The Thailand Game Show (TGS) is an annual video game convention held in Bangkok, Thailand, and features game demos, cosplay contests, gaming tournaments, and other related activities. The event is a major gaming event in Southeast Asia that attracts many gaming and cosplay enthusiasts from Thailand and other countries. In 2022, the Thailand Game Show was held on October 21–23 at Queen Sirikit National Convention Center (QSNCC) and broke the record for a three-day event with over 160,000 attendees. The event introduced two new zones: the NFT & Metaverse zone, which capitalized on the growing popularity of cryptocurrency, and the Business Matching zone, which aims to enhance business opportunities. The event is organized by Show No Limit in partnership with True Digital Group's "Online Station".

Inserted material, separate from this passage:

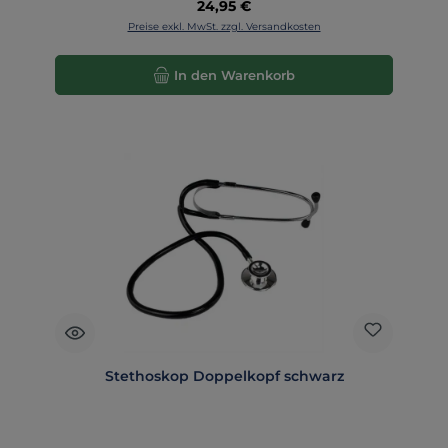
Regulärer Preis:
24,95 €
Preise exkl. MwSt. zzgl. Versandkosten
In den Warenkorb
Stethoskop Doppelkopf schwarz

==Gaming platform market share==
The gaming industry in Thailand is dominated by mobile phone games, which make up 61% of the market share. Computer games (PC) account for 25% of the market, while video game consoles (such as PlayStation and Xbox) make up 14% of the market. According to Newzoo, 95% of gamers in Thailand's urban online population play on mobile devices, with female gamers being slightly more likely to play on mobile while male gamers prefer console and PC. In the console market, PlayStation has a leading market share of 94.56%, while Xbox accounts for only 5.44% of the market. The shooter genre is the favorite among gamers, with 38% of mobile players, 35% of console players, and 34% of PC players choosing it as their favorite genre.

==Controversies==
In 2008, copies of the already controversial Grand Theft Auto IV were mass recalled in Thailand after an 18-year-old high school student stabbed a cab driver to death. The 18-year-old confessed to stealing the taxi and said he killed the 54-year-old driver after he fought back, later stating that "killing seemed easy in the game." Subsequently, the game was banned in Thailand.

After the 2014 Thai coup d'état, Thailand's military junta the National Council for Peace and Order banned Bulgarian video game Tropico 5, in which players can act out the role of a dictator in an island state. According to Nonglak Sahawattanapong, sales manager of New Era Thailand, "some parts of stories within the game affect Thailand's situation," and though Sahawattanapong was "disappointed" by the decision, the company complied with the ban.